Motivation

String equality tests can be slow, but using integer values to enumerate names for things (e.g., labels, tags, enum and event names, keywords in an input deck, etc.) can prevent plugins from extending the set of names with new values and can also lead to errors when values are written to files that must be maintained even as the set of valid values is modified.

To ameliorate the situation, SMTK provides some utility classes for string tokenization. Treating some set of fixed strings as tokens allows compact storage (the token ID can be stored in place of a potentially long string) and easy extension (since files can contain the mapping of token IDs to strings and those mappings can be reconciled at runtime).

Concepts

SMTK provides a string Token class to represent a string with an integer ID; a token can be constructed from a std::string or from a string literal like so:

#include "smtk/string/Token.h"
using smtk::string::Token;

Token a = "foo";
Token b = """bar"""_token;
Token c = std::string("baz");

A token can always provide its source string data, but equality and inequality comparisons are done by comparing an integer token identifier.

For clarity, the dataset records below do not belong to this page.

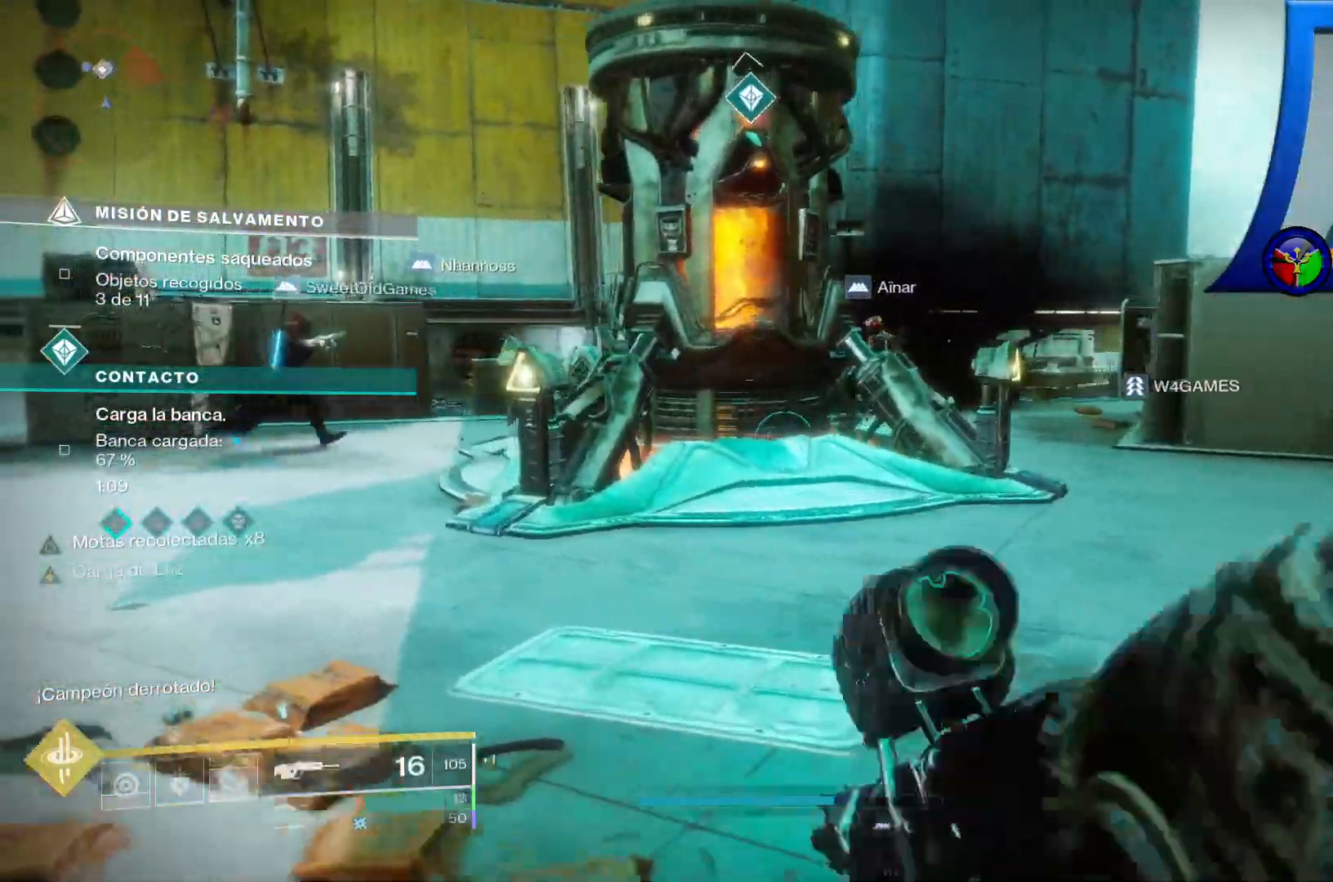
Gameplay with a controller (Xbox layout); each line is a JSON object with the inputs held at the frame after it. "events" lists button and stick changes between this image and that frame as [ms after this image, input, new state], when the widget could be followed in between. Not read: HOME L2 L3 SELECT START.
{"buttons": [], "left_stick": "down-left", "right_stick": "left", "events": [[150, "left_stick", "left"], [267, "right_stick", "left"], [417, "left_stick", "down-left"]]}
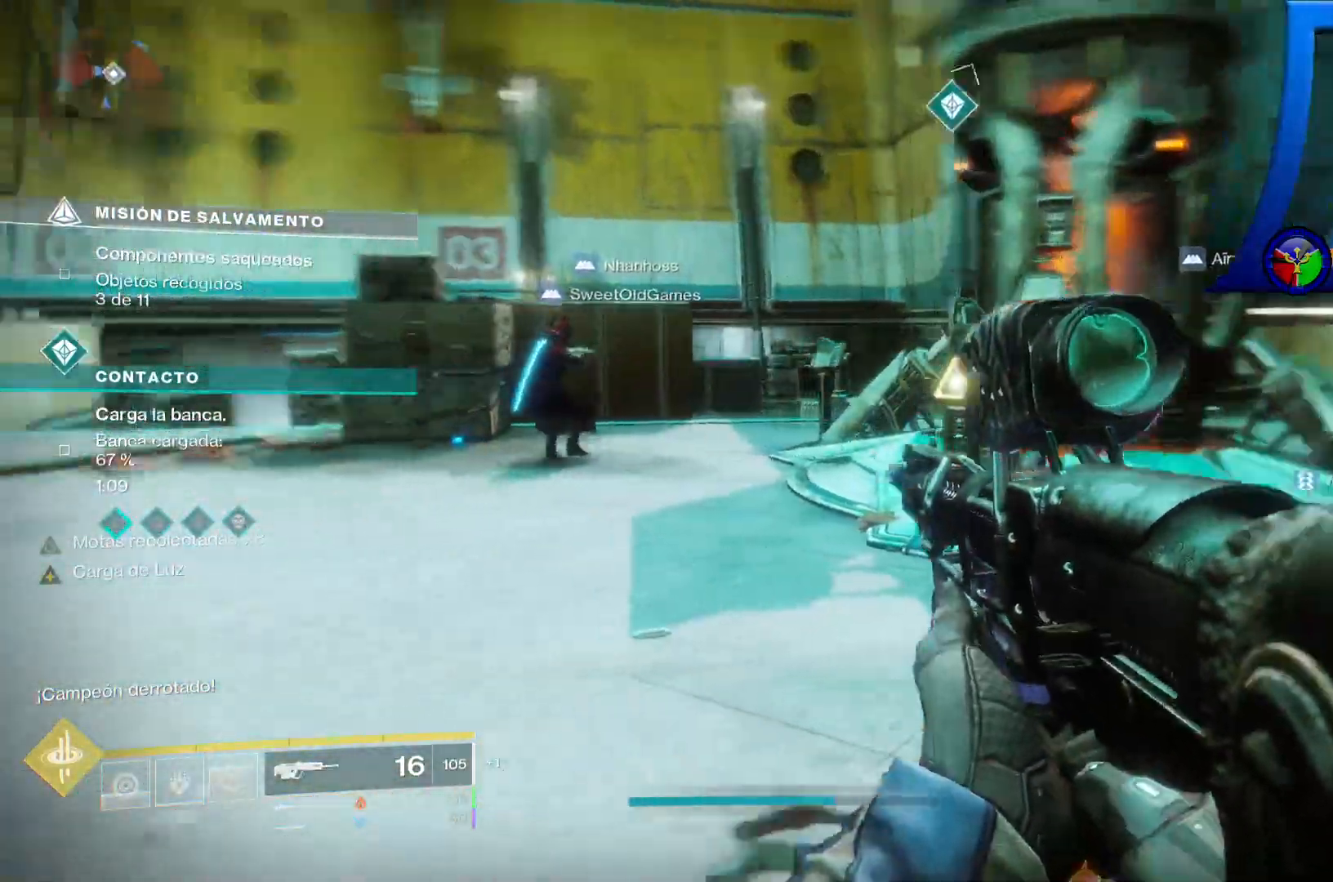
{"buttons": [], "left_stick": "up-left", "right_stick": "up-right", "events": [[17, "right_stick", "up-left"], [133, "right_stick", "center"], [200, "left_stick", "up-left"], [450, "right_stick", "up-right"]]}
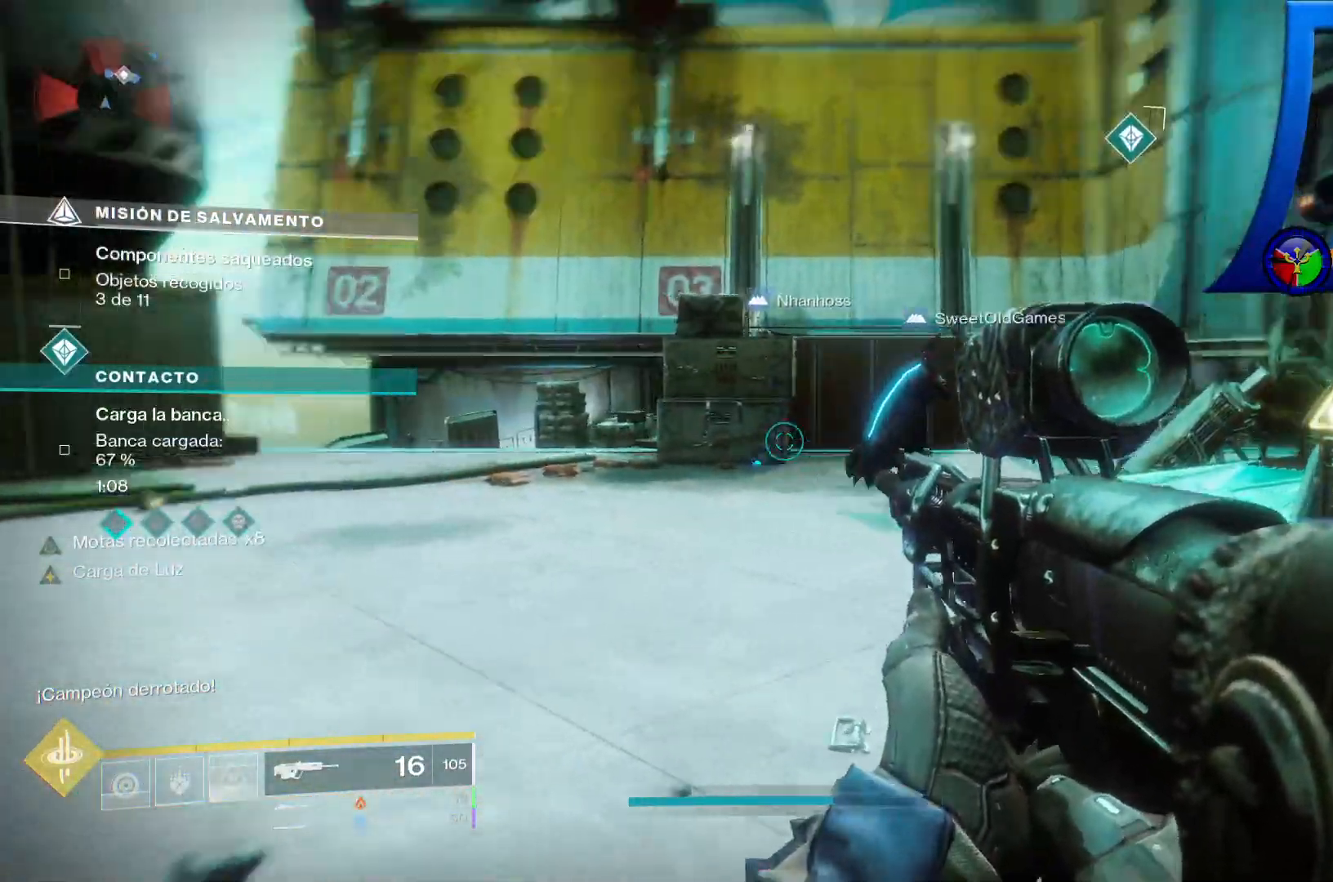
{"buttons": [], "left_stick": "up-left", "right_stick": "down"}
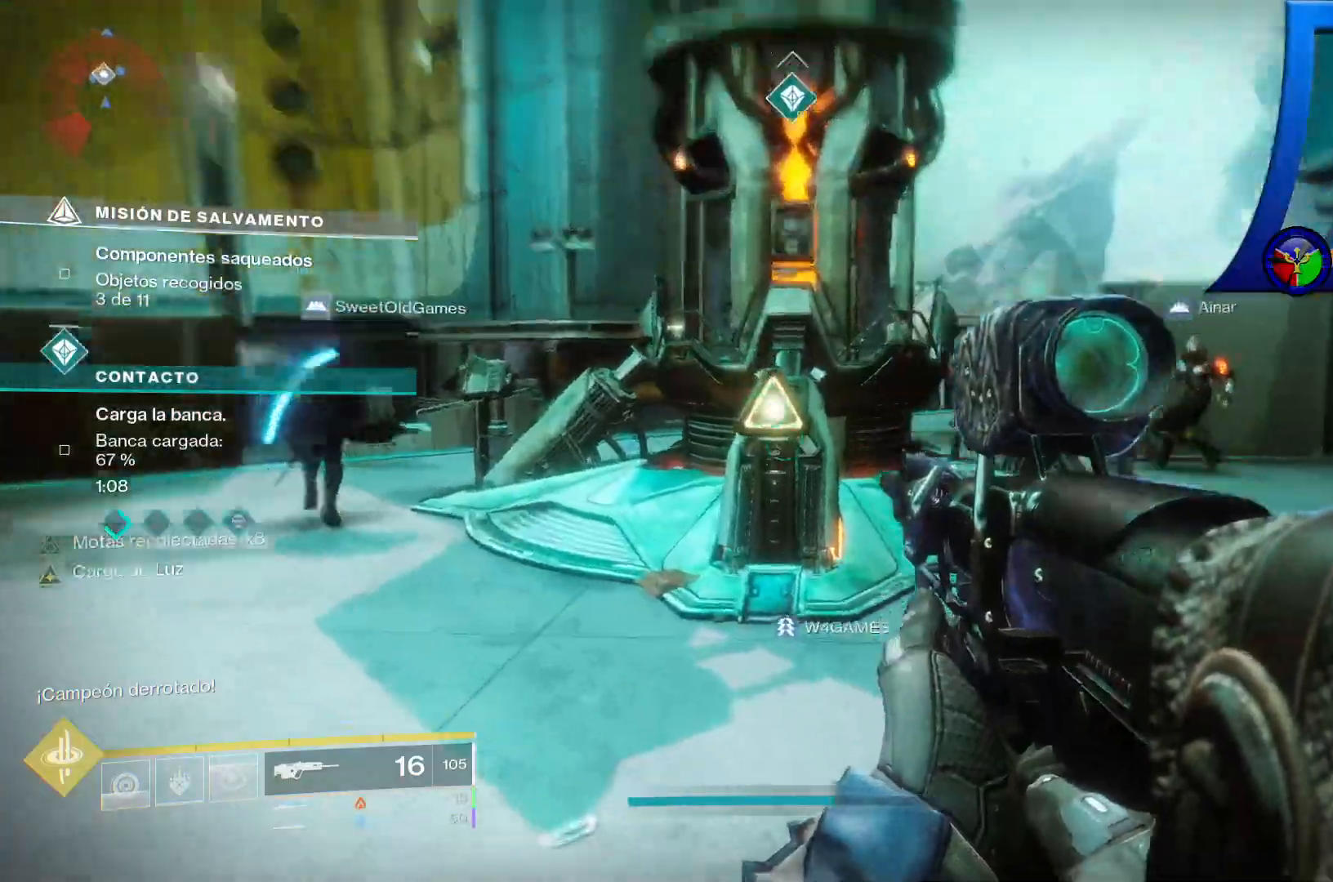
{"buttons": ["X"], "left_stick": "up", "right_stick": "center", "events": [[17, "right_stick", "center"], [300, "left_stick", "up"], [433, "X", "down"]]}
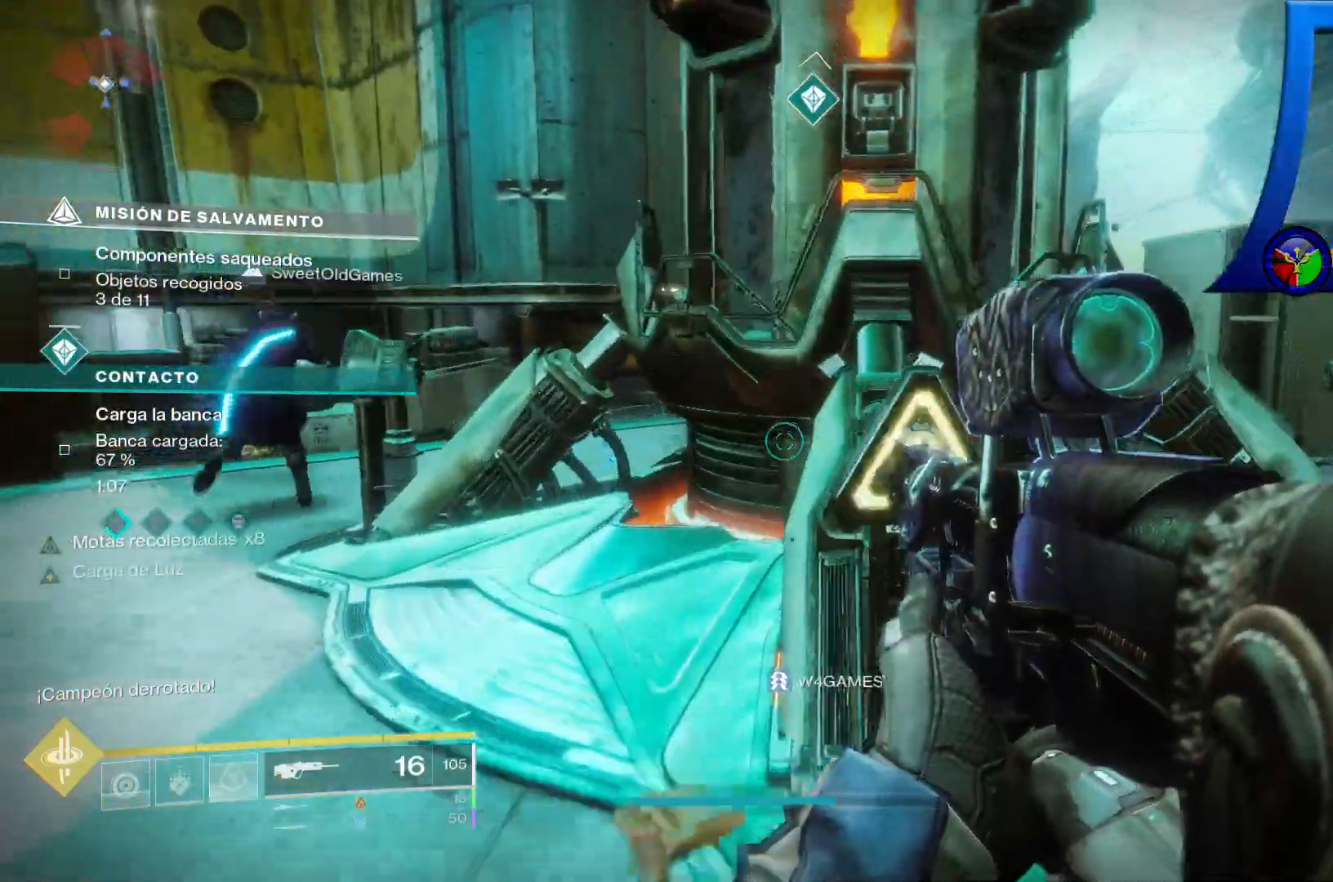
{"buttons": ["X"], "left_stick": "center", "right_stick": "center", "events": [[33, "left_stick", "right"], [100, "left_stick", "center"]]}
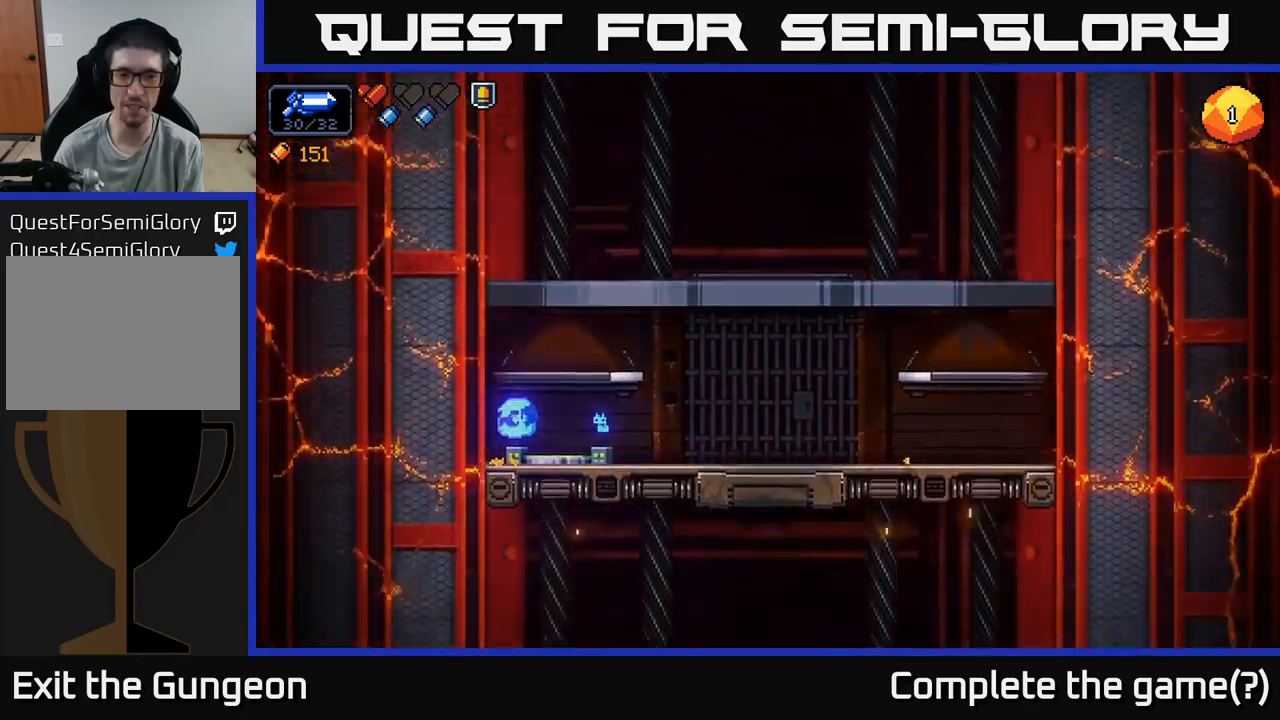
Gameplay with a controller (Xbox layout); each line is a JSON object with the inputs held at the frame after it. "events" lists button and stick changes between this image and that frame as [ms after this image, input, new state], when the widget could be followed in between.
{"buttons": [], "left_stick": "center", "right_stick": "center", "events": []}
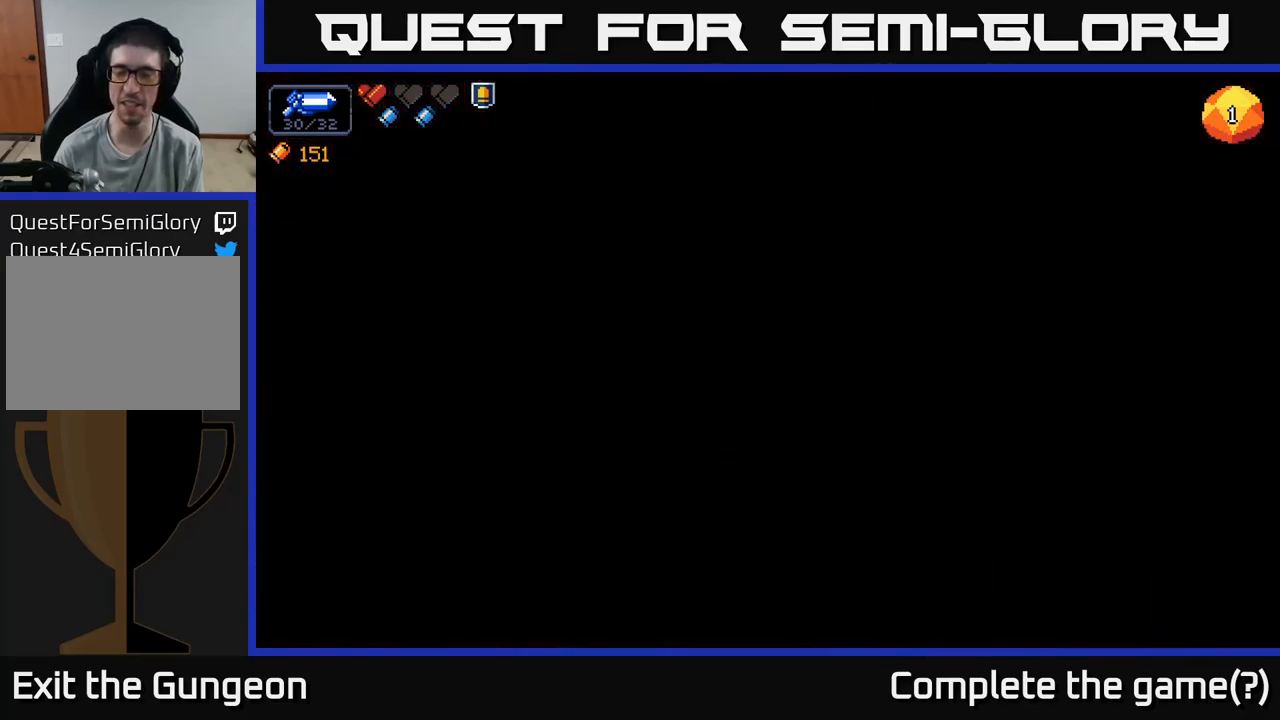
{"buttons": [], "left_stick": "center", "right_stick": "center", "events": []}
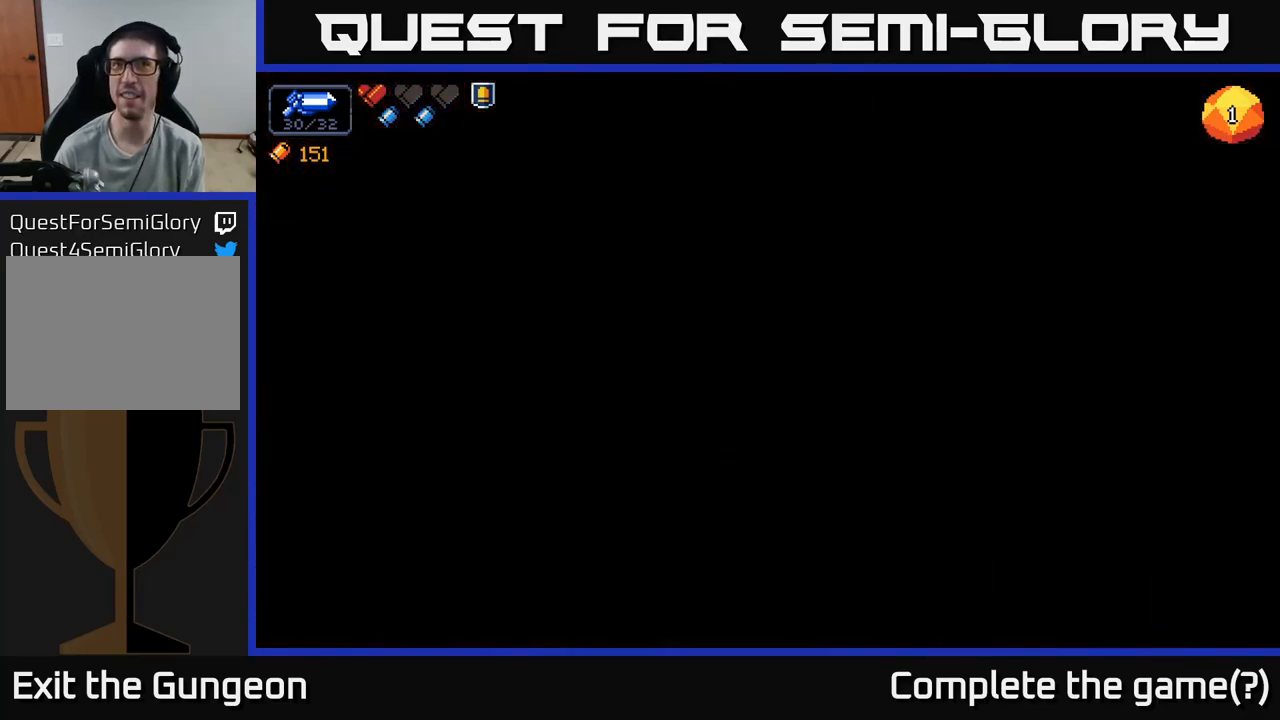
{"buttons": [], "left_stick": "center", "right_stick": "center", "events": []}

std::cout << "a is \"" << a.data() << "\" with id " << a.id() << "\n";
// prints: a is "foo" with id 9631199822919835226
std::cout << "b is \"" << b.data() << "\" with id " << b.id() << "\n";
// prints: b is "bar" with id 11474628671133349555

a == b; // This is fast since it only compares token IDs.
a != b; // This is fast since it only compares token IDs.
a < b; // This is slow since it compares underlying strings.

As noted in the example above, less-than and greater-than operators are slow because they compare the underlying strings. This preserves lexographic ordering when you store tokens in ordered containers.

The token IDs are stored in a class-static dictionary called the string Manager. This dictionary is what allows Tokens to return the original string data while only holding a token ID.

The dictionary can be serialized-to and deserialized-from JSON. Individual token instances are serialized simply as their integer identifier.